Pigeon

Pigeons are found the world over, with the exception of the polar regions.

“How can we keep pigeons out of our barn?” a friend recently asked.

Pigeons, she meant the common birds of farms and towns and cities I knew, the birds of parking lots and parks, the birds often called park pigeons. It’s also often called dove. When someone makes a distinction a larger one is a pigeon, a smaller one is a dove.

There are actually many species of pigeons and they’re found worldwide, everywhere except the polar regions. The American Ornithologists Union lists 20 species in the U.S. and Canada.

To me and to most Americans there are just two species in the U.S. and Canada, park pigeon and mourning dove. All pigeons and doves have small heads, for the size of their bodies, rather long pointed wings, tails that they can fan, short legs and small feet.

In color, most pigeons are a mixture of gray and black with some patches of iridescence. Many have a white rump. The mourning dove is mostly gray with black eyes and bill. But there is great variation, everything from colorful plumes to pure white birds.

Pigeons and doves both have a cooing call. The mourning dove is named for its call, that soft, sad, coo-oooo-ooo, heard so commonly in the summer, particularly on clear summer evenings.

The passenger pigeon, an American bird, was once probably the most numerous bird in the world. There are numerous accounts of flocks many miles long and several miles wide, flocks that darkened the sky and took days to pass. They traveled in huge concentrations and nested roosted and nested in equally large concentrations. In a nesting area, which covered several square mile, there were so many nests in many trees that the weight of nests, adult birds and squabs often broke off large limbs.
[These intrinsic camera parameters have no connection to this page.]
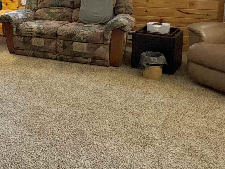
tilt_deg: -9.5
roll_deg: +2.2
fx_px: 292
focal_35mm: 45
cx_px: 18
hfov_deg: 38.8
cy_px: 14
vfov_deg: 30.6
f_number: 2.2
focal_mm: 2.22
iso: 250
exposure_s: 1/60
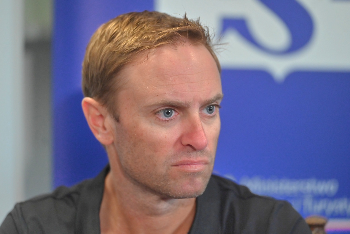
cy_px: 117
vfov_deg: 10.2
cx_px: 175
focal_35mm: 135
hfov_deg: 15.2
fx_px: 1312
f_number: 2.8
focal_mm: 135
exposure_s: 1/323
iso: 2800
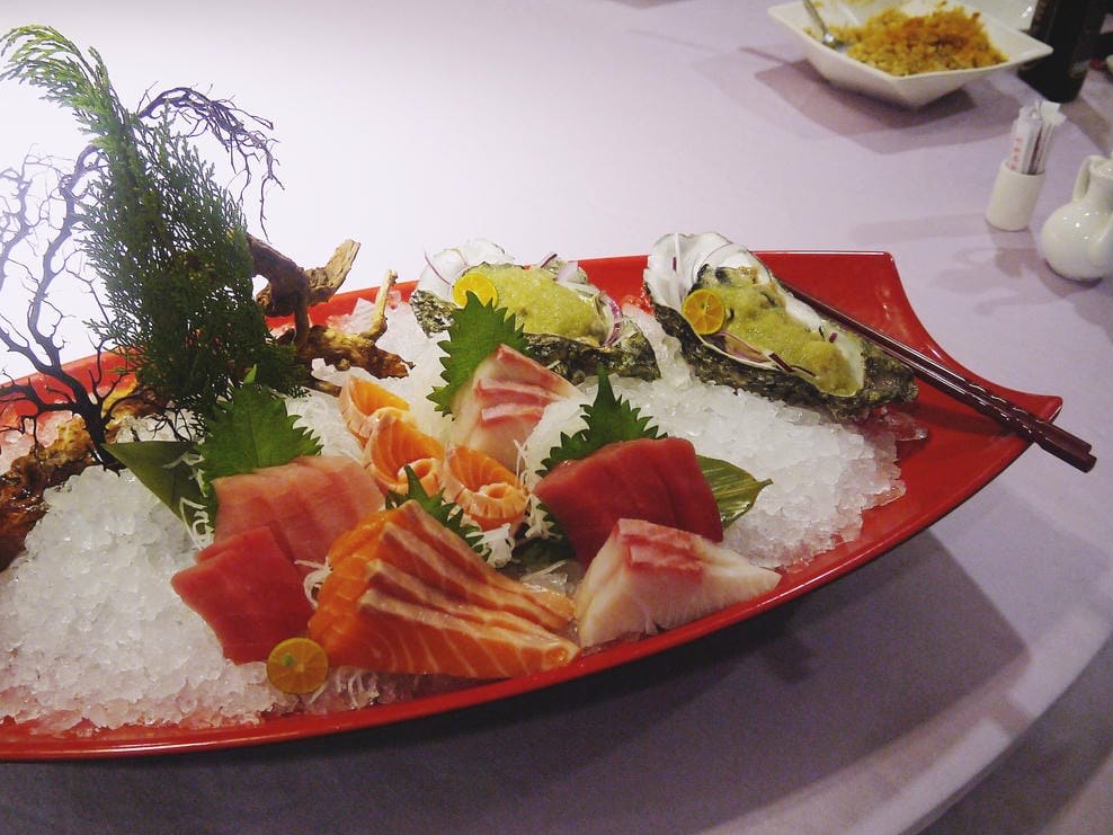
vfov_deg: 41.8
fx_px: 1093
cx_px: 469
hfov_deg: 53.7
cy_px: 425
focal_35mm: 34
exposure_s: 1/60
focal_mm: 14
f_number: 3.5
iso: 400
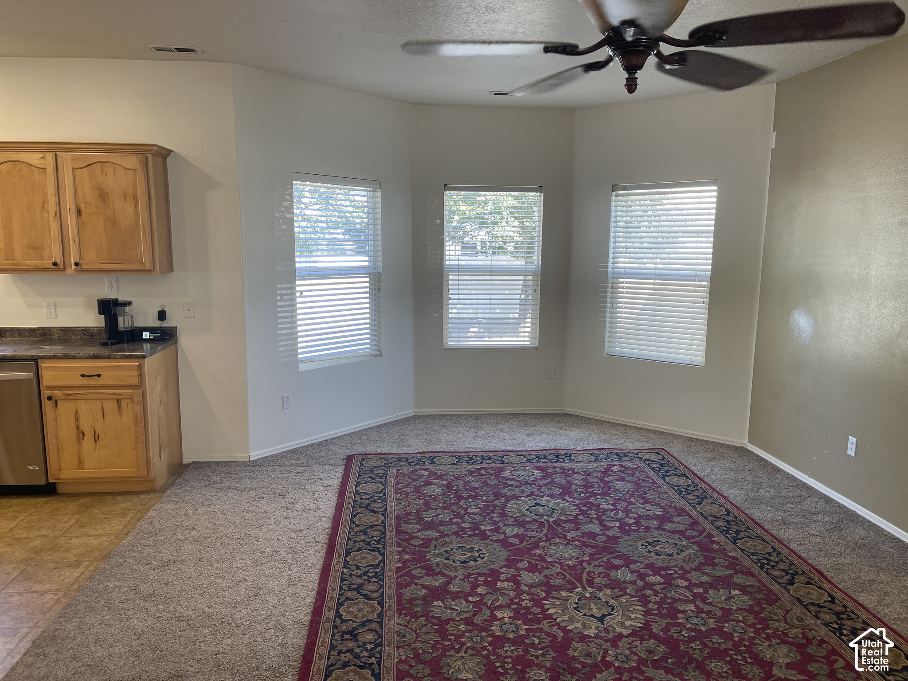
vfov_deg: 54.9
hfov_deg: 69.4
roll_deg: -0.9
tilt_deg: -11.4
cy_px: 340
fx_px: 656
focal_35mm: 25
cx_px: 454
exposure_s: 1/120
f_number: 1.6
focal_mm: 5.1
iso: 64
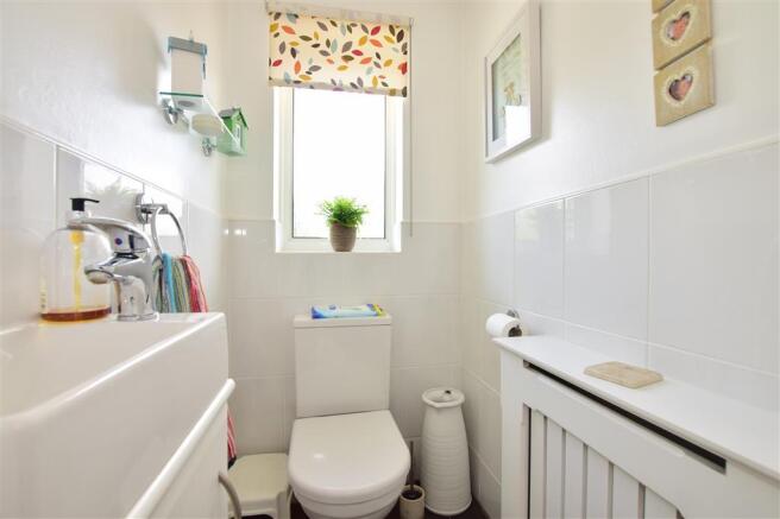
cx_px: 390
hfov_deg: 100.4
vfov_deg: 77.3
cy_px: 260
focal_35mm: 15
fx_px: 325
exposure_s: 1/30
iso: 400
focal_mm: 10
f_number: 7.1
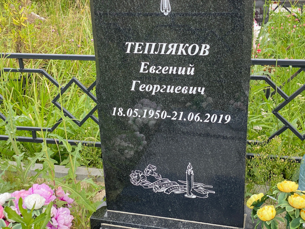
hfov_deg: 36.8
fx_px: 458
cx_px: 152
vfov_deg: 28.0
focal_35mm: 52
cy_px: 114
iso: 20
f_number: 2
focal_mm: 6
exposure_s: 1/387
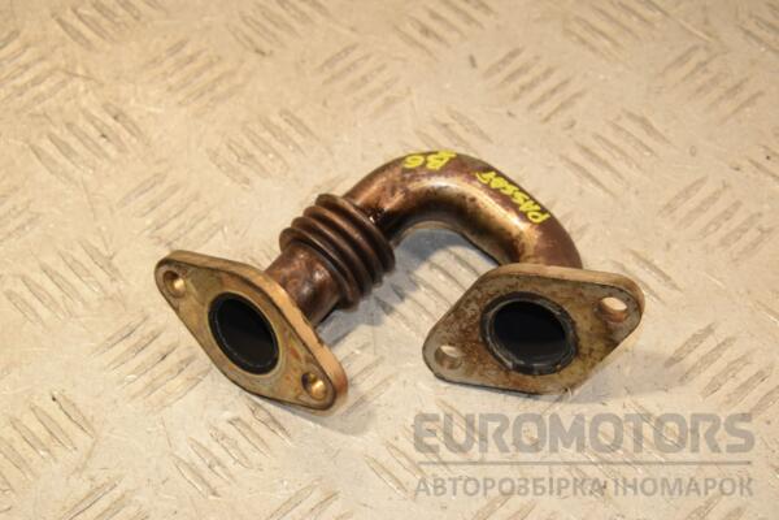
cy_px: 260
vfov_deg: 14.7
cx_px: 390
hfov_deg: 21.9
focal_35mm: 93
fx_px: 2012
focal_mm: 62
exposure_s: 1/200
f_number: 8
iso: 800
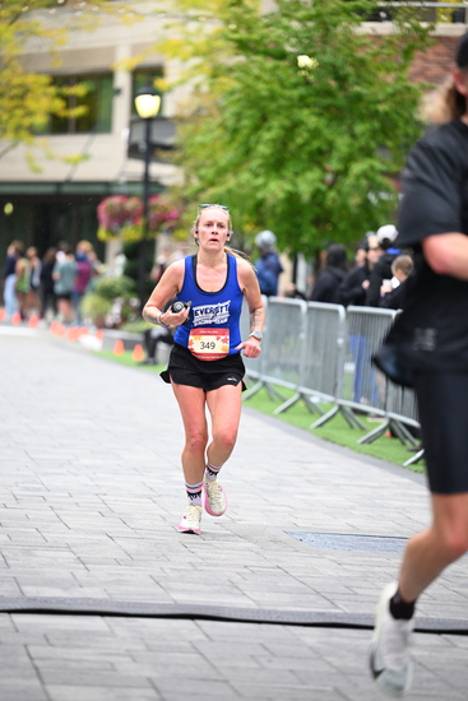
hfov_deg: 9.5
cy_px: 350
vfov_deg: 14.1
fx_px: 2826
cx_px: 234
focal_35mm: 145
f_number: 2.8
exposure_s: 1/1600
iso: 1250
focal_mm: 145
I have never seen a live passenger pigeon, and I never will. They were slaughtered by guns and nets, even by long poles, and their carcasses loaded in barrels and shipped to markets in many cities. By the middle of the 19th century they were becoming less and less common. The last known passenger pigeon was a caged bird that died in the Cincinnati Zoo in 1914.

My brother and I had pigeons once, when we were boys. We had read that pet pigeons, when freed, would return home. Homing pigeons they were called, and at one time, during World War I primarily, they were used to send messages from the front lines back to England, across the English Channel.

Thinking it would be fun to have birds, pigeons, that we could turn loose a few miles from our home and that would fly back to our home, we caught some pigeons in the town park, took them home and kept them in a cage we built and put on the roof of our garage.

We gave them quantities of food and water, and after several days, began turning them loose, first in our yard, then the neighbors’ yards, then farther and farther from their cage. When we turned them loose we left the cage open and at first they returned to their cage. As the days passed, however, fewer and fewer returned. Our homing pigeons became non-homers.

Responding to my friend, I told her, “Keep the barn closed. “It’s the only way I know to keep pigeons out, or any birds.”

“We can’t keep the barn closed,” my friend told me. “We have to keep it open so our horses can go in and out whenever they feel like it, to get shelter when it’s raining or snowing or to get out of the heat when its exceptionally hot or the cold when its windy and cold.”

“In that case,” I said, “learn to live with pigeons in your barn. Your horses won’t complain.”